Hacker News new | ask | show | jobs
by haberman 2306 days ago
There are 555,278,657 passwords in the database. With a Bloom Filter, you could quickly rule out potential inputs. Even better, there is no need to hash the input, because... it's already a cryptographic hash.

The input SHA-1 provides 160 bits of hash. If we divide that up into 5 hash values of 32 bits, we can get a 3% false positive rate with a 483 MiB Bloom Filter (which will easily fit in memory).

https://hur.st/bloomfilter/?n=555M&p=0.03&m=&k=

This will be blindingly fast. We're talking 5 random reads from memory. Even in the worst case of 5 cache misses, we're still well under 1us. This will let us return "not found" for 97% of inputs that aren't in the database.

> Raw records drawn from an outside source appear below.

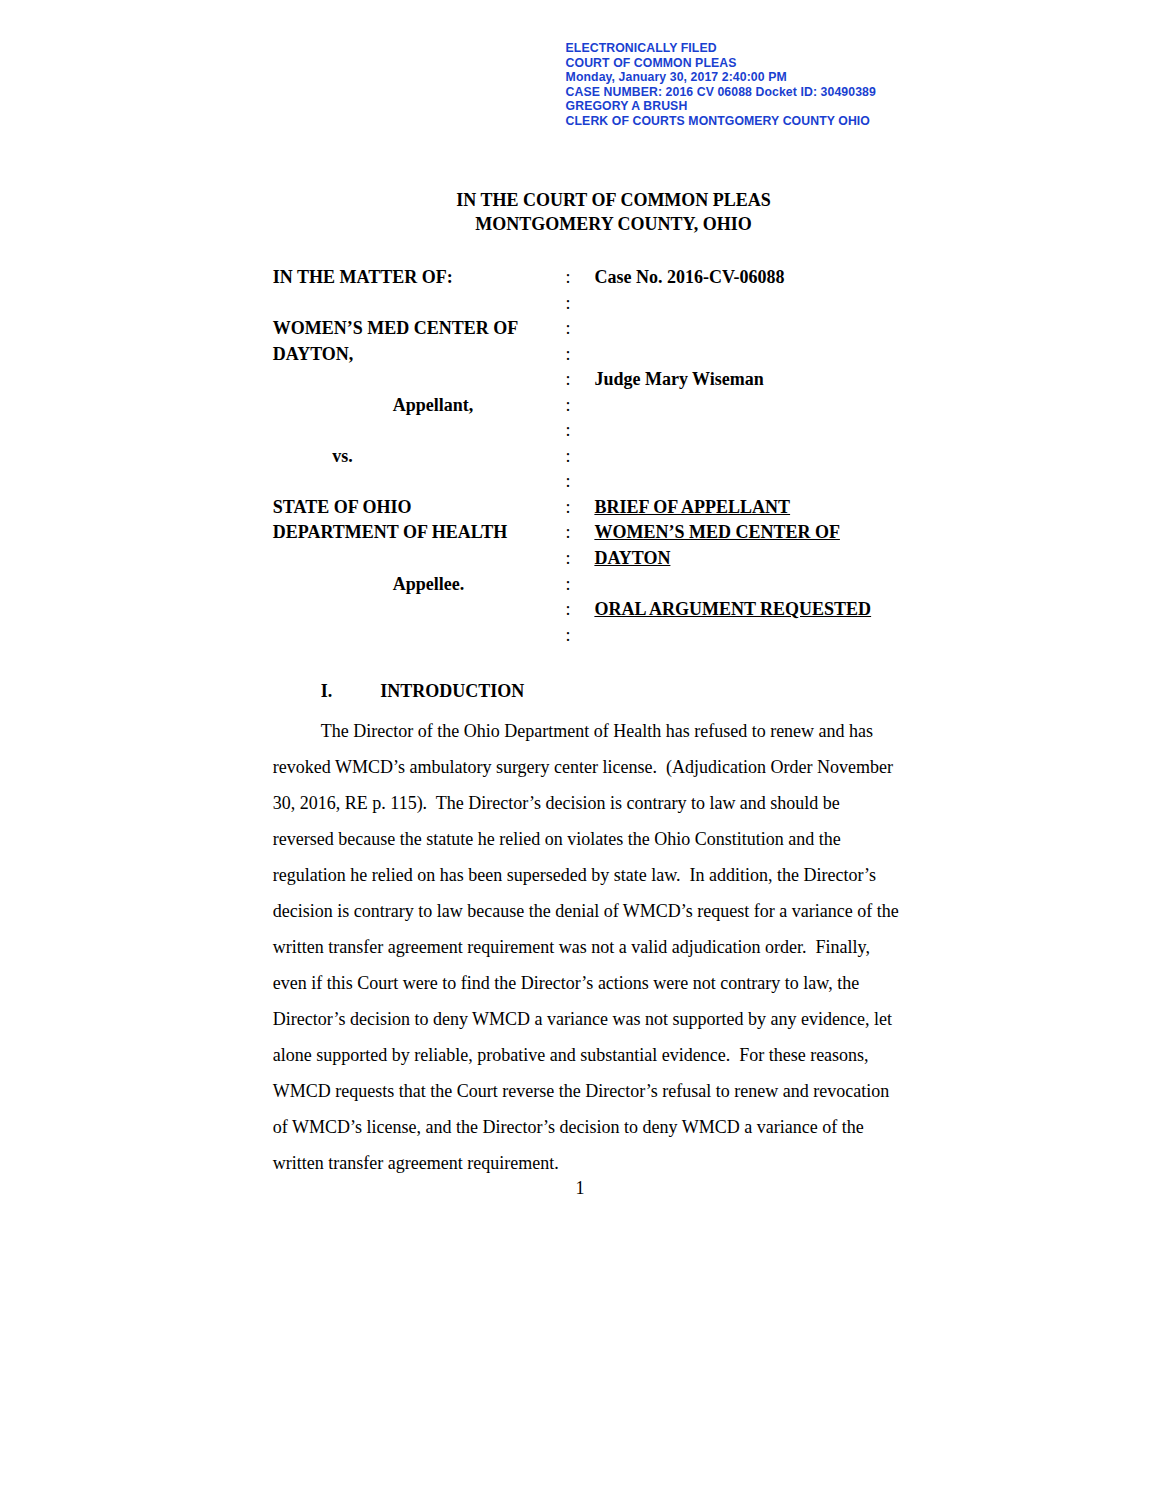ELECTRONICALLY FILED
COURT OF COMMON PLEAS
Monday, January 30, 2017 2:40:00 PM
CASE NUMBER: 2016 CV 06088 Docket ID: 30490389
GREGORY A BRUSH
CLERK OF COURTS MONTGOMERY COUNTY OHIO
IN THE COURT OF COMMON PLEAS
MONTGOMERY COUNTY, OHIO
| IN THE MATTER OF: | : | Case No. 2016-CV-06088 |
| | : | |
| WOMEN’S MED CENTER OF | : | |
| DAYTON, | : | |
| | : | Judge Mary Wiseman |
| Appellant, | : | |
| | : | |
| vs. | : | |
| | : | |
| STATE OF OHIO | : | BRIEF OF APPELLANT |
| DEPARTMENT OF HEALTH | : | WOMEN’S MED CENTER OF |
| | : | DAYTON |
| Appellee. | : | |
| | : | ORAL ARGUMENT REQUESTED |
| | : | |
I. INTRODUCTION
The Director of the Ohio Department of Health has refused to renew and has revoked WMCD’s ambulatory surgery center license. (Adjudication Order November 30, 2016, RE p. 115). The Director’s decision is contrary to law and should be reversed because the statute he relied on violates the Ohio Constitution and the regulation he relied on has been superseded by state law. In addition, the Director’s decision is contrary to law because the denial of WMCD’s request for a variance of the written transfer agreement requirement was not a valid adjudication order. Finally, even if this Court were to find the Director’s actions were not contrary to law, the Director’s decision to deny WMCD a variance was not supported by any evidence, let alone supported by reliable, probative and substantial evidence. For these reasons, WMCD requests that the Court reverse the Director’s refusal to renew and revocation of WMCD’s license, and the Director’s decision to deny WMCD a variance of the written transfer agreement requirement.
1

If we get a hit there, then we could turn to a larger bloom filter for greater accuracy, but we'd have to actually hash the key to get more hash bits.

Of course if you get hits for all your bloom filters, you still have to do a real lookup to positively confirm that the key is in the database.

1 comments

> Of course if you get hits for all your bloom filters, you still have to do a real lookup to positively confirm that the key is in the database.

As I replied elsewhere, please do not ignore this part for good user experience. I've seen it ignored in open source projects (Keycloak). You don't wanna block perfectly fine passwords for reasons unknown to the user because of false positives. That might cause unwanted reactions at your user's side ("was my password leaked!?!?").

The false positive rate can be made arbitrarily small. I have an implementation with a fp rate of 1:1.000.000 with a filter size of just 1.8 GB (https://github.com/adewes/have-i-been-bloomed). The cost of lowering the rate is logarithmic so you could go to much lower values for little cost (1:1.000.000.000 would be 2.8 GB) so false positives are not really a problem in practice. If you really want you could still perform an exact check against a DB if the filter returns true to rule out false positives with certainty, though at one false positive for one billion requests this might be exaggerated.
That makes sense. I was thinking of this more as a fun algorithms optimization challenge, not something to actually put into a production setting with real users. I agree that for real users you would especially not want to skip the last step.